I would like to zip up my homework from last year. How do I tar and zip the whole folder from command line Ubuntu (I don't have GUI).
man tar. It offers:
-a, --auto-compress use archive suffix to determine the compression program -j, --bzip2 --lzip --lzma --lzop -z, --gzip, --gunzip --ungzip -Z, --compress, --uncompress
Or, if none of those is right for you, and you have a compression program that reads
stdin, you could:
tar cf- $HOME | my_compression_program >/tmp/compressed.output
Note that I'm writing the output somewhere other than
$HOME (backing up into a directory that you're backing up leads to unconstrained file growth).
Or, you could read
man 7z - it looks like you could do
dir="directory to save" 7z a -t7z -m0=lzma -mx=9 -mfb=64 -md=32m -ms=on /tmp/archive.7z $dir
It is not a good idea compressing directly with 7z spcially on unix/linux systems: 7z does not preserve permissions and or user/group info. So: first tar, and then compress.

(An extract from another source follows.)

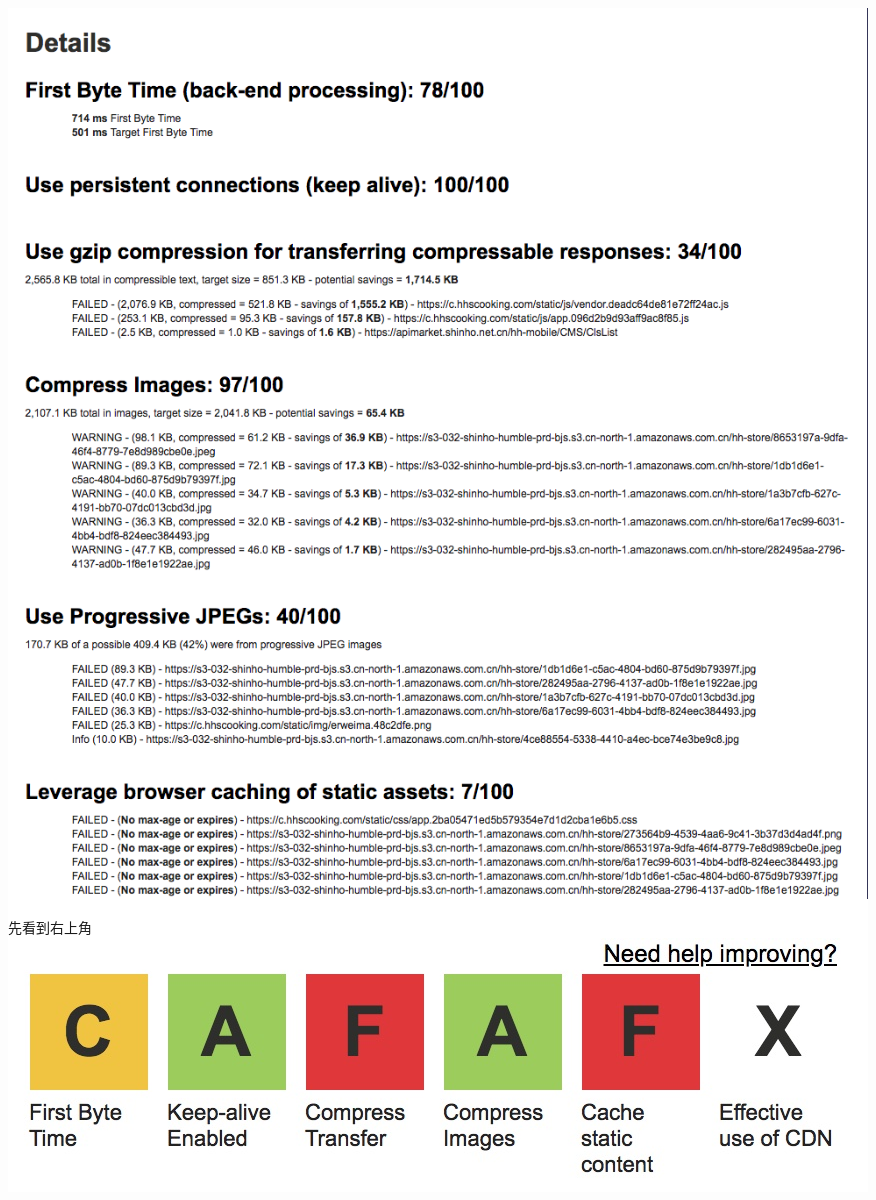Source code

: ![](../.vuepress/public/img/performance-02.png)

先看到右上角
![](../.vuepress/public/img/Xnip2019-04-02_18-10-08.jpg)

As reported on 7zip wiki page at http://en.wikipedia.org/wiki/7z#Limitations :
The 7z format does not store filesystem permissions (such as UNIX owner/group permissions or NTFS ACLs), and hence can be inappropriate for backup/archival purposes. A workaround on UNIX-like systems for this is to convert data to a tar bitstream before compressing with 7z.
I would suggest that you use:
tar cf - foldername | 7z a -si -m0=lzma2 -mx=3 foldername.tar.7z
for dramatic speedup increase.
It has the advantage of using lzma2 (
-m0=lzma2) (which utilizes max available cores on your system and "Fast compression" preset (
-mx=3), which is basically fast and good enough.
Note that LZMA2 is not only utilizing all cores on compression, but also on decompression.